La luminosità dell’incarnato del volto è accentuata dalla massa compatta della chioma scura, contraddistinta da un’inusitata bicromia, che ha fatto supporre la presenza di una reticella oppure l’utilizzo di una tintura per schiarire le ciocche laterali dei capelli, secondo la moda (per lo più femminile) del tempo.
L’enigmaticità del ritratto è accresciuta dagli emblemi raffigurati sul davanzale: un cappello nero a forma di cilindro, con inscritta una V; un tricipite femminile circondato da una ghirlanda, allusione alla virtù della Prudenza; una targhetta con tracce di lettere inscritte non più leggibili. Se si accetta la lettura del dipinto in chiave di spiritualità neoplatonica, la presenza di una immagine allusiva alla Prudenza appare molto appropriata in quanto essa era l’unica delle quattro virtù morali in grado di guidare, secondo Ficino, alla Beatitudine.
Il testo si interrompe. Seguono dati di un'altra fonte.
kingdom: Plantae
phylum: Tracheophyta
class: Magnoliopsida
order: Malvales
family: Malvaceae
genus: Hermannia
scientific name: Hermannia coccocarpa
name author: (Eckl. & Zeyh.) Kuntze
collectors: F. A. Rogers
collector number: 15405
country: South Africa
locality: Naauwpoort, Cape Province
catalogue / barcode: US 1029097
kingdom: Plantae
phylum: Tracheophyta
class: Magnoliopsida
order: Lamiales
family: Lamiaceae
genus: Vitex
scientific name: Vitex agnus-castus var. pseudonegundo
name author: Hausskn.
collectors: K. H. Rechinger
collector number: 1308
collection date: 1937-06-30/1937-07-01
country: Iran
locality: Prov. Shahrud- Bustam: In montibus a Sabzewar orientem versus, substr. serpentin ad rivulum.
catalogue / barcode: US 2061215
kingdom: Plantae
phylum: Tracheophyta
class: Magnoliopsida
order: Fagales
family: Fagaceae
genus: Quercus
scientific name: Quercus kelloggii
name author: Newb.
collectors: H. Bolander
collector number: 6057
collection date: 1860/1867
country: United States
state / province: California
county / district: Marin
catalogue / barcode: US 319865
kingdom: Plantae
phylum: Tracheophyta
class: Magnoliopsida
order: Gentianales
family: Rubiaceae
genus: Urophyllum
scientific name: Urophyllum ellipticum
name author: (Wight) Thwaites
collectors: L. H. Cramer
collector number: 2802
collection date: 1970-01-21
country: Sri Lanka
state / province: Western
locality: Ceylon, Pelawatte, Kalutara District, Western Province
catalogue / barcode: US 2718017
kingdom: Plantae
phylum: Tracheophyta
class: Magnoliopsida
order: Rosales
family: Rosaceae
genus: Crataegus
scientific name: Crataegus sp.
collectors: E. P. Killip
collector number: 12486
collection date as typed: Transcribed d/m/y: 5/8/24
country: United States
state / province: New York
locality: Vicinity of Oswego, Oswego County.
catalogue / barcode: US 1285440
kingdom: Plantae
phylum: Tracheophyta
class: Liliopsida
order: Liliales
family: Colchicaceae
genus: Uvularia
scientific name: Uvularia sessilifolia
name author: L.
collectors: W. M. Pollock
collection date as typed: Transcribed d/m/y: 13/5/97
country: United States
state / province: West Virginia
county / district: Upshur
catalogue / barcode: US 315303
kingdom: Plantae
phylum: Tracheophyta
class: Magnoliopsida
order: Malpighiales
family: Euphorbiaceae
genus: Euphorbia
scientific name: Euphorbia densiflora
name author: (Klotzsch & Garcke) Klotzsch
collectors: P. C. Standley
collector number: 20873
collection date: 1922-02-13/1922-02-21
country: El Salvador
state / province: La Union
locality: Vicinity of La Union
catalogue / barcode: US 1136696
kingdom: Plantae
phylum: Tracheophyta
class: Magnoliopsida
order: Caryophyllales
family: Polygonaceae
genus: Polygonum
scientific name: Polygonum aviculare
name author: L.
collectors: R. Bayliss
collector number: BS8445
Gli altri elementi sono di difficile interpretazione e probabilmente allusivi all’identità dell’effigiato, in passato erroneamente riconosciuto nel poeta e giurista Antonio Brocardo in base alla scritta apocrifa apposta sul davanzale.
Scheda a cura della dott.ssa Roberta Battaglia, curatrice delle collezioni del Quattrocento e Cinquecento alle Gallerie dell’Accademia di Venezia.